The man who might become Germany’s next president

[Olaf Simons, Gotha, Germany] Titlecover of the German 'Stern' news magazineReturning from a few days in Amsterdam I see Germany’s media embracing Joachim Gauck on his way to become the nation’s next president. An undercurrent of hidden fears is part of this embrace.

The last president has just resigned. Even if he never gave anything in return, it was clear that he stood at the mercy of those whose “friendship”, “help”, and “gifts” he had accepted.

Gauck turns out to be an uncomfortable candidate. The ruling CDU opposed him in his first run. He had led the agency that granted access to documents of the oppressive GDR’s surveillance. He had also been a Lutheran minister. On both accounts he should have been the very man Christian Democrats had to accept; yet he had remained the man the opposition had nominated.

The uncomfortable thing about Gauck is, that he is suddenly no longer the candidate left wingers can wholeheartedly support. Quotations have surfaced and given the blogosphere headlines like:

“Ein politisch-kultureller Super Gau(ck) – Antisemitismus erhält Einzug ins Schloss Bellevue”

“The political and cultural worst case scenario – Antisemitism to enter Bellevue Palace

Germany’s political consensus is built on the agreement that the Holocaust will always remain a crime Germany will not come to terms with. Gauck, however, in 2006 questions the logic behind this consensus:

“Unübersehbar gibt es eine Tendenz der Entweltlichung des Holocaust. Das geschieht dann, wenn das Geschehen des deutschen Judenmordes in eine Einzigartigkeit überhöht wird, die letztlich dem Verstehen und der Analyse entzogen ist. Offensichtlich suchen bestimmte Milieus postreligiöser Gesellschaften nach der Dimension der Absolutheit, nach dem Element des Erschauerns vor dem Unsagbaren. Da dem Nichtreligiösen das Summum Bonum – Gott – fehlt, tritt an dessen Stelle das absolute Böse, das den Betrachter erschauern lässt. Das ist paradoxerweise ein psychischer Gewinn, der zudem noch einen weiteren Vorteil hat: Wer das Koordinatensystem religiöser Sinngebung verloren hat und unter einer gewissen Orientierungslosigkeit der Moderne litt, der gewann mit der Orientierung auf den Holocaust so etwas wie einen negativen Tiefpunkt, auf dem – so die unbewusste Hoffnung – so etwas wie ein Koordinatensystem errichtet werden konnte. Das aber wirkt »tröstlich« angesichts einer verstörend ungeordneten Moderne. Würde der Holocaust aber in einer unheiligen Sakralität auf eine quasi-religiöse Ebene entschwinden, wäre er vom Betrachter nur noch zu verdammen und zu verfluchen, nicht aber zu analysieren, zu erkennen und zu beschreiben.”

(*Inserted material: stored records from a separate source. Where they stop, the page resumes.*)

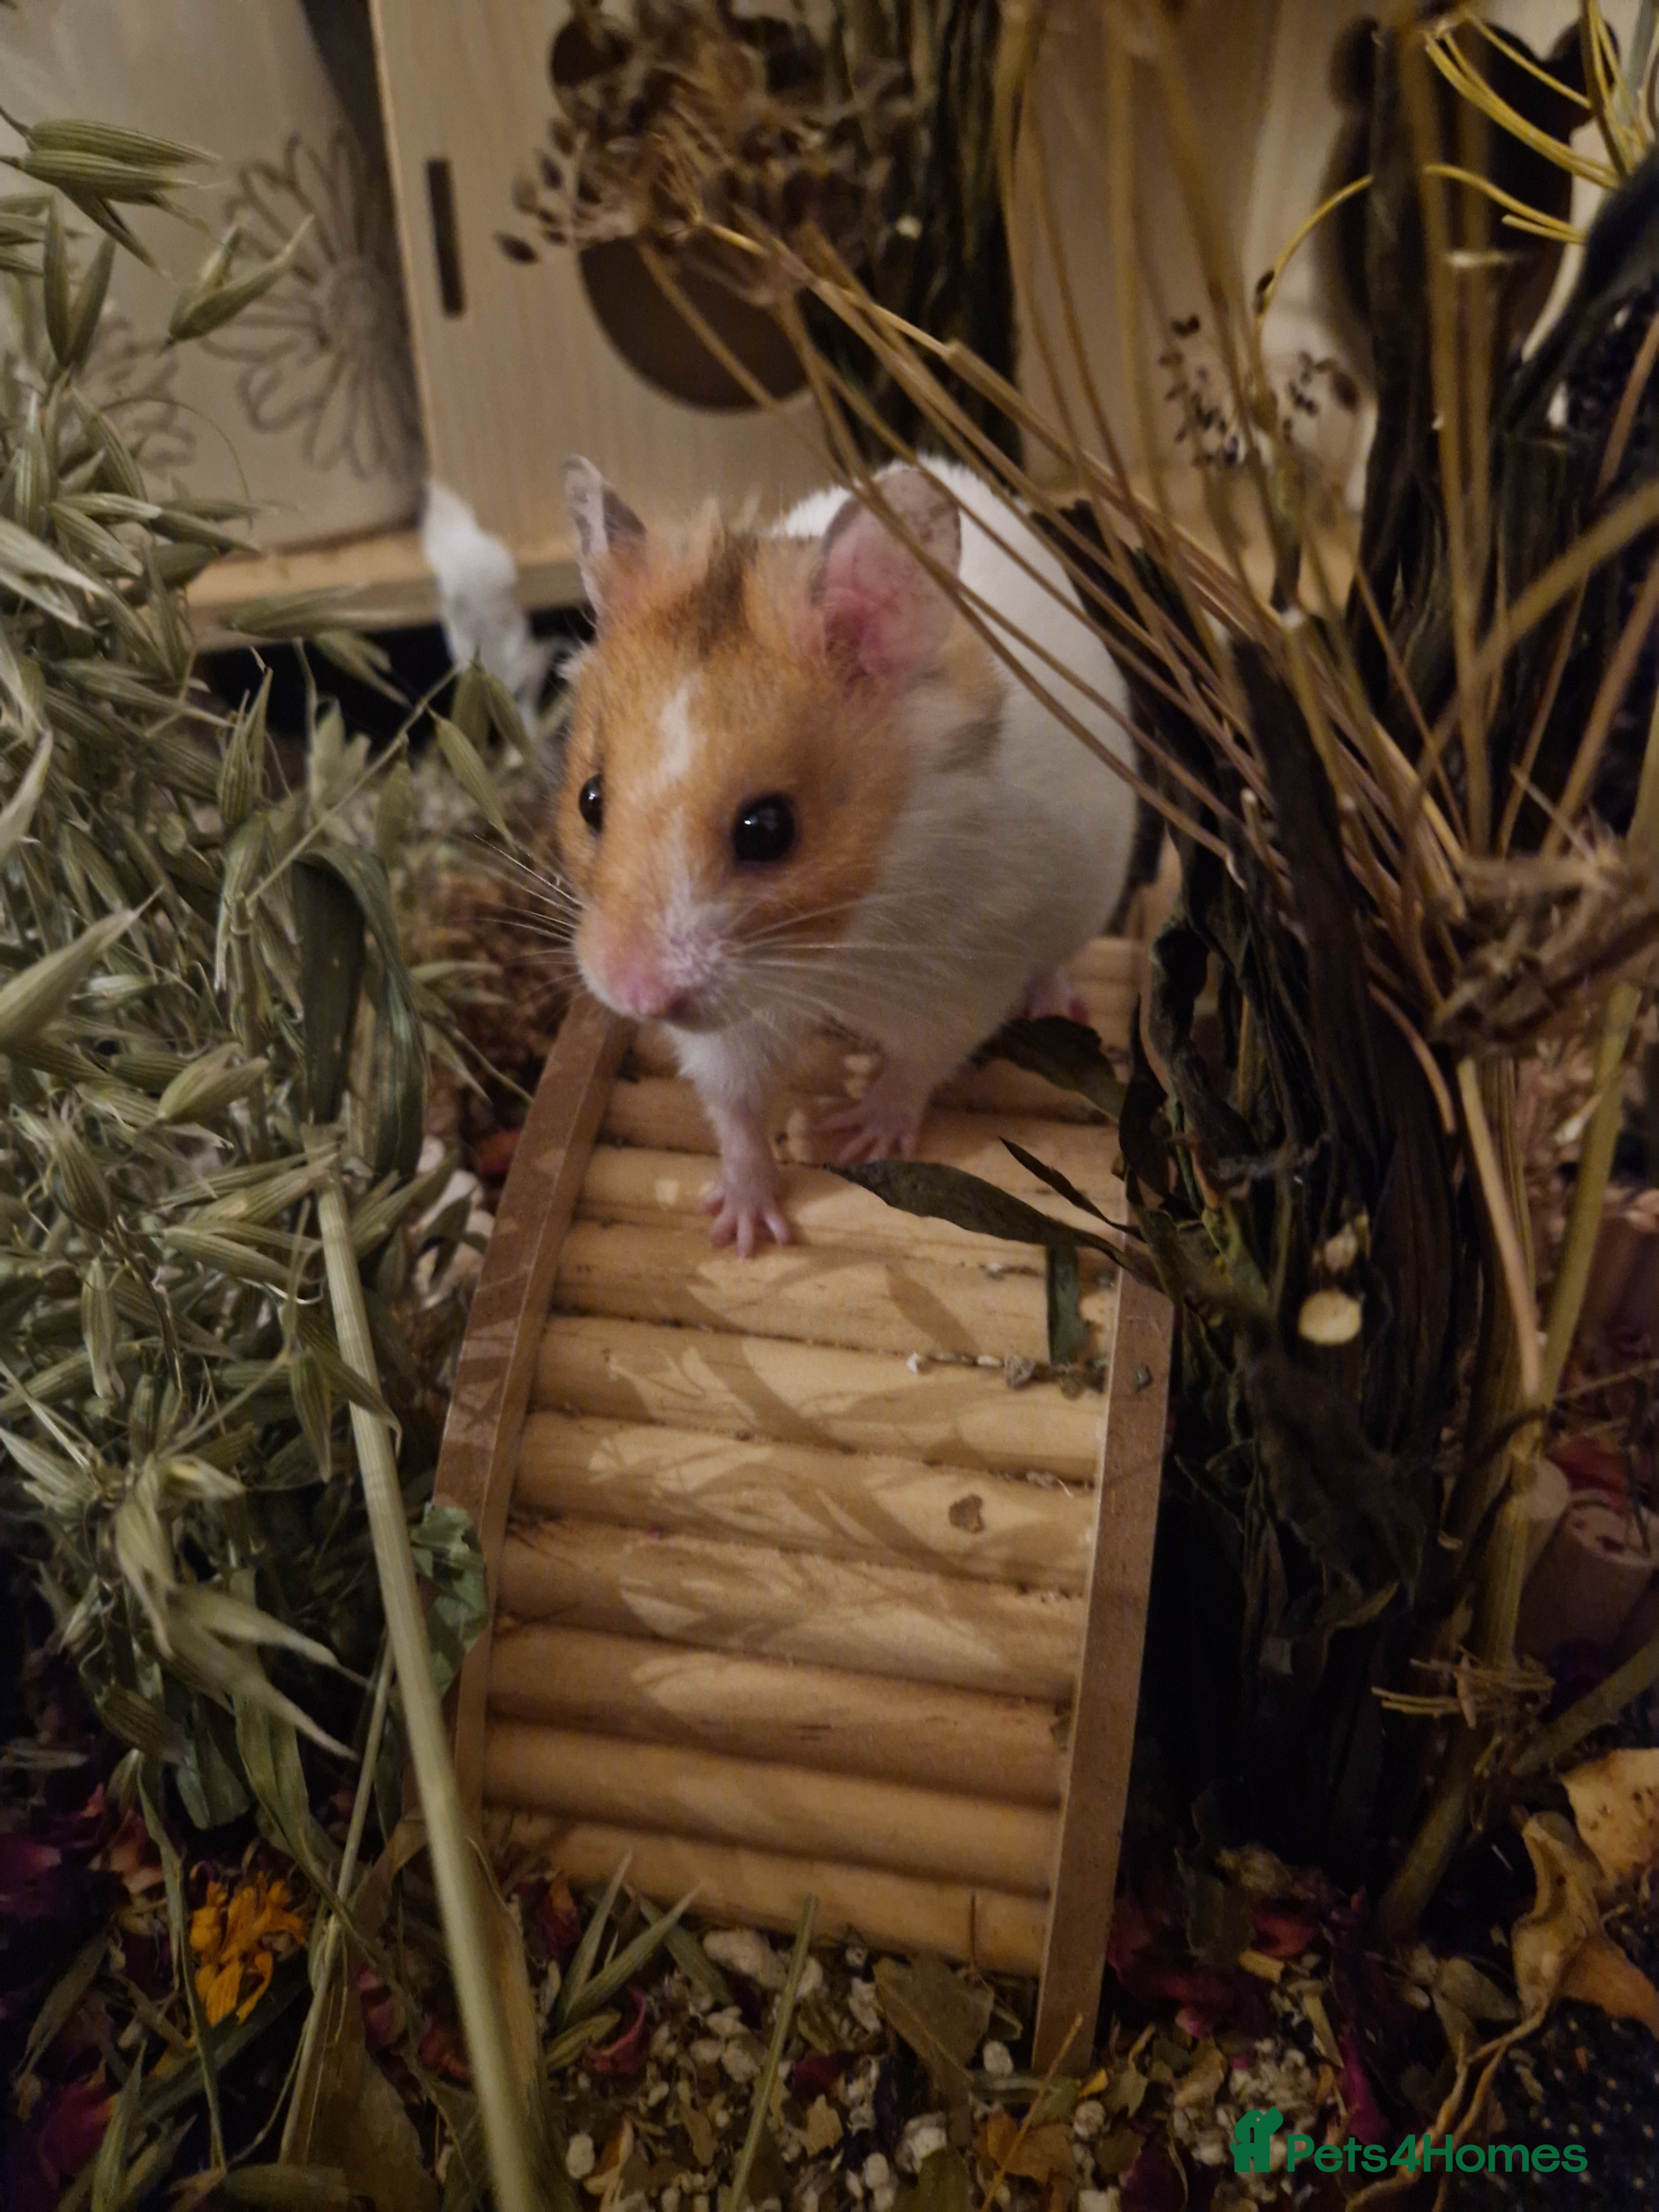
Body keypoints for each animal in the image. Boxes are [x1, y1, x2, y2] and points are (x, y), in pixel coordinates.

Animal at [555, 454, 1139, 1254]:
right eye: (591, 800)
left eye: (767, 829)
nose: (634, 995)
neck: (825, 953)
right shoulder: (729, 1037)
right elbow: (736, 1109)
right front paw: (743, 1233)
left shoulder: (959, 979)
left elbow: (914, 1068)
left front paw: (850, 1136)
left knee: (1053, 968)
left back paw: (1058, 1004)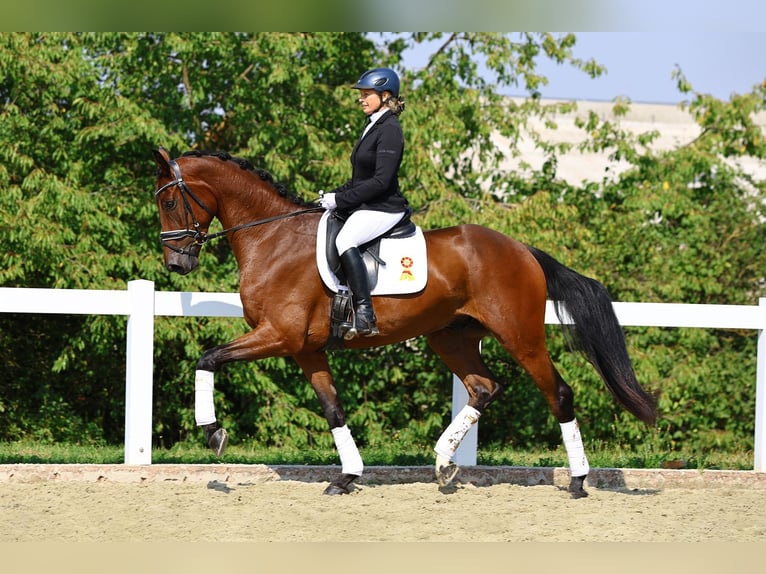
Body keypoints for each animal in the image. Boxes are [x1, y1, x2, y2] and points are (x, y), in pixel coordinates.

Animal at [153, 145, 656, 500]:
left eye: (171, 202)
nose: (177, 263)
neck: (273, 238)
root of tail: (522, 250)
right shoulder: (305, 348)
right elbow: (333, 409)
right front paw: (347, 476)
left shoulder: (278, 336)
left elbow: (208, 359)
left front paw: (214, 433)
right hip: (450, 337)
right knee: (484, 387)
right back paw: (443, 464)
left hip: (521, 336)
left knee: (558, 393)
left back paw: (577, 481)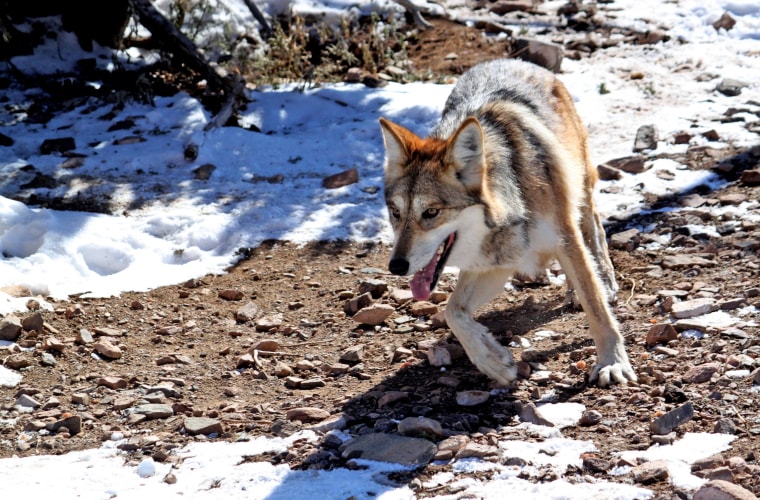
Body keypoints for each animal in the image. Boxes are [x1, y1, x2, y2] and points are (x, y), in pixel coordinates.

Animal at [380, 57, 636, 386]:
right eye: (396, 213)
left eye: (432, 213)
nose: (396, 266)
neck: (515, 198)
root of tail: (512, 60)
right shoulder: (498, 261)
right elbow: (453, 311)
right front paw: (493, 361)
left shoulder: (563, 235)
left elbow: (596, 307)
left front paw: (612, 363)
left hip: (579, 184)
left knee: (593, 227)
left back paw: (604, 278)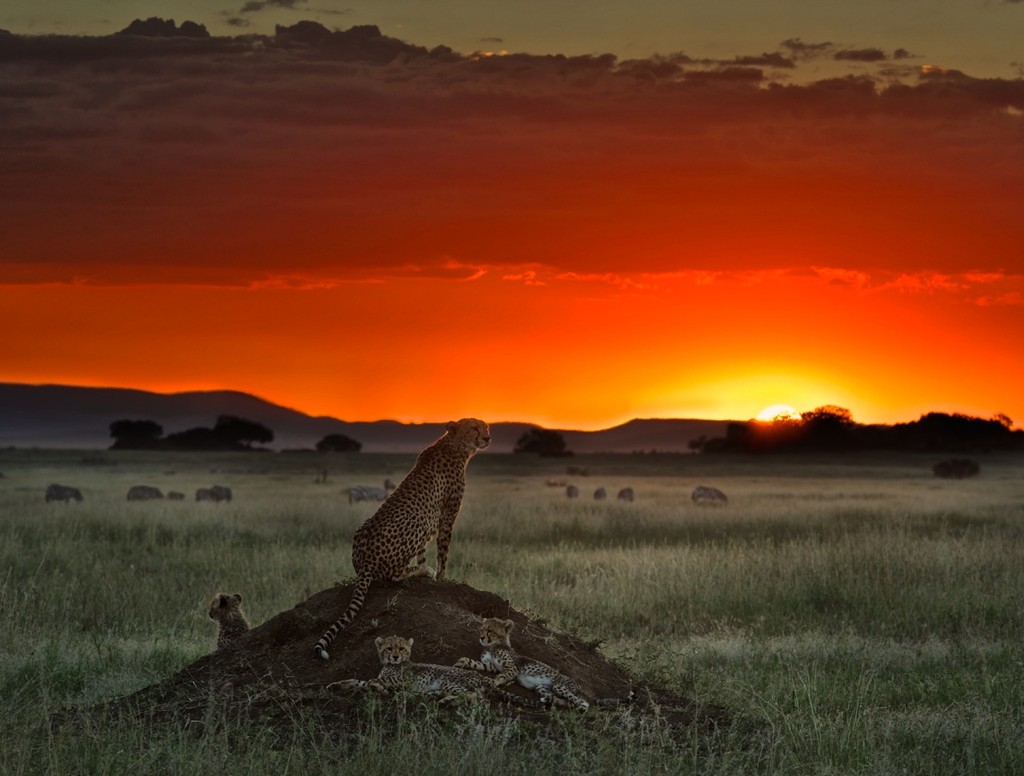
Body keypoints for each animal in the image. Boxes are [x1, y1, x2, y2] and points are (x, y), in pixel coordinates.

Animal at [314, 418, 491, 661]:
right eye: (474, 428)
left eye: (486, 426)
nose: (487, 437)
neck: (454, 446)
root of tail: (365, 561)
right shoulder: (446, 516)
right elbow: (443, 553)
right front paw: (441, 577)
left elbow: (423, 552)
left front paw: (426, 570)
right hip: (418, 520)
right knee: (394, 575)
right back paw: (423, 571)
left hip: (367, 527)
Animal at [327, 635, 546, 708]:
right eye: (389, 648)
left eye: (401, 649)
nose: (395, 657)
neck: (393, 665)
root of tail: (481, 676)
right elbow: (357, 681)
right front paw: (335, 685)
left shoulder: (404, 681)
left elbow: (381, 683)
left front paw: (378, 687)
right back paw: (439, 697)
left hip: (448, 680)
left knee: (476, 697)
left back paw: (448, 701)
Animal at [456, 618, 633, 712]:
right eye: (481, 629)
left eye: (490, 631)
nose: (481, 637)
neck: (494, 646)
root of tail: (582, 687)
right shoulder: (490, 666)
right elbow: (475, 663)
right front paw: (460, 662)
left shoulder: (511, 668)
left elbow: (500, 675)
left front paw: (493, 682)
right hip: (542, 688)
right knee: (560, 699)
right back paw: (550, 703)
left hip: (560, 685)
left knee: (582, 701)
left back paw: (581, 707)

“Undeniably there is a tendency to de-secularise the Holocaust. We see it wherever the German extermination of Jews is styled as unique, as an incident we will never be able to fully understand and analyse. It is apparent that certain milieus within our postreligious societies are looking for a dimension of the absolute here, something to keep us in awe, something unexpressible. As the non-religious have to live without a summum bonum – God –, they opt for an absolute evil in order to keep the observer in awe. This is, paradoxically, a psychological win – and has an added advantage: Whoever has lost his coordinates of a higher religious meaning and suffers from a lack of orientation in these modern times can gain new securities here: The Holocaust was the worst thing mankind has ever committed. One could use this truth as the basis for building a new system of values. Something deeply consoling is stated here in the centre of modernism. Yet if the Holocaust was to disappear into a sphere of unholy quasi-religious sacrality, the observer could be expected to simply damn and curse it – instead of having to analyze, understand and describe it.”

For a future president – Germany has filled this ceremonial office with men like Heinrich Lübke who could address the crowd in Liberia with “Ladies and Gentlemen, dear Negroes…” – this is said on uncommonly high level of reflection.

Does history as we write it, so Gauck’s question, serve in our secular societies as a new religious sub-text? Do we write this text according to moral needs we openly deny? And is this secular religion of the humanities essentially a religion of negativity?

As a historian I feel tempted to concede the first statements – critical of the role our guild can play in our societies. Those who have read Auguste Comte will not see this interpretation of the work of modern historians as a revelation anyway.

The question is then: Will we return to the religion of the summum bonum? (I had not seen such a religion on the market before, but that is another question). This would be a possibility, if only historical processes could be reversed. If we cannot get back, Gauck’s statement might just as well be read as a call to secularise the humanities where they have silently begun to substitute the religious sub-text – or at least to play this game openly and with self criticism.

Seems we will have more complex discussions with Gauck.